Can you reproduce, word for word, everything in the listing from the line containing "acatado por la" down to the line containing "llegan al estreno", including both of those lines?

**Records provided**

————————

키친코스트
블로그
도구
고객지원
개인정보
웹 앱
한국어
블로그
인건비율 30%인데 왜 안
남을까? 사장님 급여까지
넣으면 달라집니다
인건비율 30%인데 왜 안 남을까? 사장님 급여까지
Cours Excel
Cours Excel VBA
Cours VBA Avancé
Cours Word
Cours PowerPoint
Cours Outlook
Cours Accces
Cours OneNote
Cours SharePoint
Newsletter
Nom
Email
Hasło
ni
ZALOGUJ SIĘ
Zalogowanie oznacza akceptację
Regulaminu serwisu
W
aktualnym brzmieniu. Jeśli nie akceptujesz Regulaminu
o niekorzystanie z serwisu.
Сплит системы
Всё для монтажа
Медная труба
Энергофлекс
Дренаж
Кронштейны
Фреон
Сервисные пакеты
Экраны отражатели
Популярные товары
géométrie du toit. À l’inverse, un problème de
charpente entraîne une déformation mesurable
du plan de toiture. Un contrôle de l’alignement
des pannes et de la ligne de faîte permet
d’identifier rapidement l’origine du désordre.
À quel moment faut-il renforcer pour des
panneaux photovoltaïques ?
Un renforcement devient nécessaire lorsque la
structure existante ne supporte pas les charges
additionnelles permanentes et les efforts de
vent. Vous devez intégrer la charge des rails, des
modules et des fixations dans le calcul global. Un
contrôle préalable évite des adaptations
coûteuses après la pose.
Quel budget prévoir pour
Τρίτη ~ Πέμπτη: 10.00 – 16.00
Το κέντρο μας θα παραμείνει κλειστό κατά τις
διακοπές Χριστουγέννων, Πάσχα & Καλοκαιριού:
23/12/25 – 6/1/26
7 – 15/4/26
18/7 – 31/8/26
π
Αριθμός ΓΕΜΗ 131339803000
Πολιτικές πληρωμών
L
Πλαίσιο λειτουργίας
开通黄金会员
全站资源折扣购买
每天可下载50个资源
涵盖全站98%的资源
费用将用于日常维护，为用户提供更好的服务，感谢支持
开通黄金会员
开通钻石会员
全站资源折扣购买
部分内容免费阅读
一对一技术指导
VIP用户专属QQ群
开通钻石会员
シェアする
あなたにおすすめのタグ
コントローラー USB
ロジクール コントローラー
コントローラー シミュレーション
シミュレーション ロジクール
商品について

————————

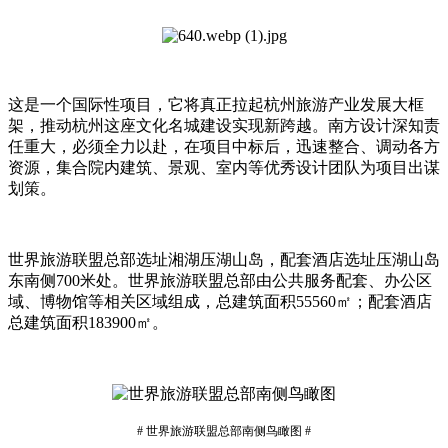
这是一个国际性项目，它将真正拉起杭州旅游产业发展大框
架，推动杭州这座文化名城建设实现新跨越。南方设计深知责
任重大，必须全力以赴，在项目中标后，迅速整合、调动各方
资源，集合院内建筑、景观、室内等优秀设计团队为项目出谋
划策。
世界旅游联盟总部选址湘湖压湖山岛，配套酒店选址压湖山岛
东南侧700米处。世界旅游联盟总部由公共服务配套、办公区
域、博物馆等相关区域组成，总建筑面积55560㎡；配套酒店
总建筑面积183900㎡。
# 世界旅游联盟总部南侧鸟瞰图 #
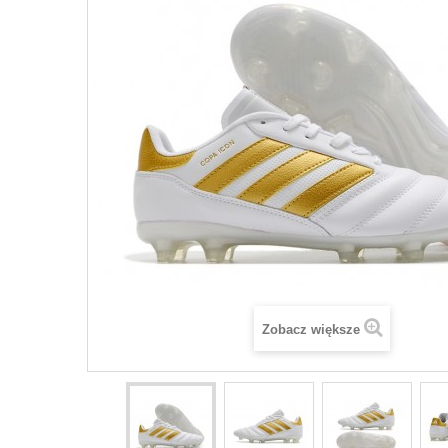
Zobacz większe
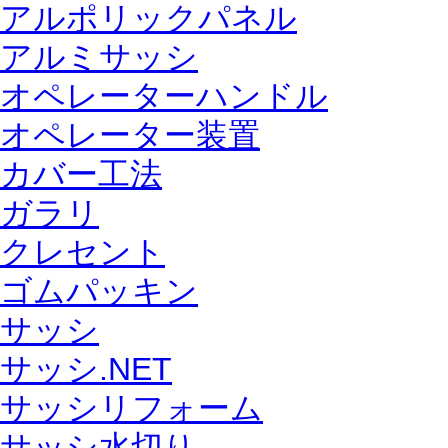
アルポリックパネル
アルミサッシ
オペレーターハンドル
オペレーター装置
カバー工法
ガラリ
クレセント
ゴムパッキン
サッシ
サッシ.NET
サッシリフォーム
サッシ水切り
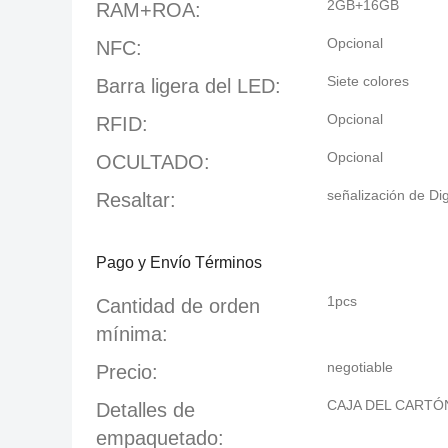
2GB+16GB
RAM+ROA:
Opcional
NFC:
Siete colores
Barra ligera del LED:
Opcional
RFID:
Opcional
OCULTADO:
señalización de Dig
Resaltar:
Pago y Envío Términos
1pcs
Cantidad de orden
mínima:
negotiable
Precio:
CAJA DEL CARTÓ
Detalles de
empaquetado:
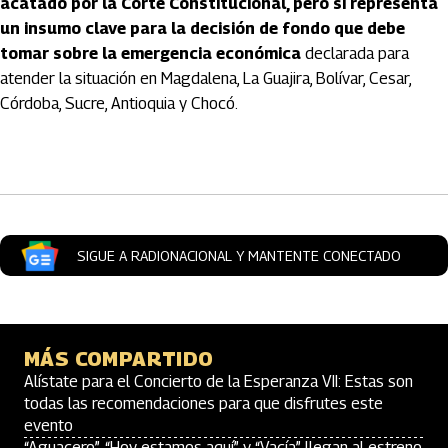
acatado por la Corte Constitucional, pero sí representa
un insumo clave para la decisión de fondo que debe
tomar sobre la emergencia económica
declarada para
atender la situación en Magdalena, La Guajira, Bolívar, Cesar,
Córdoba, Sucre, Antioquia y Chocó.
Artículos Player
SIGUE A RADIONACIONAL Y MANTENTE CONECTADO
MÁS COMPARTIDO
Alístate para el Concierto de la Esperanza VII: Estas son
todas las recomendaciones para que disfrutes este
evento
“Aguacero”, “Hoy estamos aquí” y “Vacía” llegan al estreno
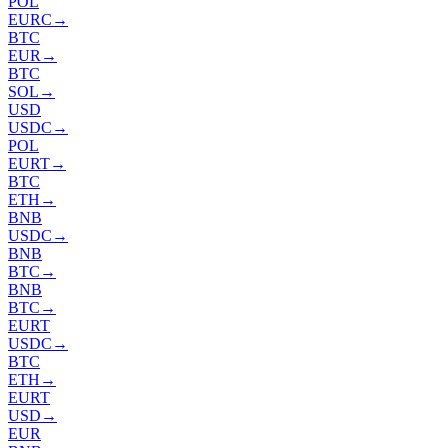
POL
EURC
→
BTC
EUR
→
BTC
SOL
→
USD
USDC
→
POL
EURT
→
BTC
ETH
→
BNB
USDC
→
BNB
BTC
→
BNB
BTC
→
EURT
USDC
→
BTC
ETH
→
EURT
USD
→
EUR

————————

**Output**
acatado por la Corte Constitucional, pero sí representa
un insumo clave para la decisión de fondo que debe
tomar sobre la emergencia económica
declarada para
atender la situación en Magdalena, La Guajira, Bolívar, Cesar,
Córdoba, Sucre, Antioquia y Chocó.
Artículos Player
SIGUE A RADIONACIONAL Y MANTENTE CONECTADO
MÁS COMPARTIDO
Alístate para el Concierto de la Esperanza VII: Estas son
todas las recomendaciones para que disfrutes este
evento
“Aguacero”, “Hoy estamos aquí” y “Vacía” llegan al estreno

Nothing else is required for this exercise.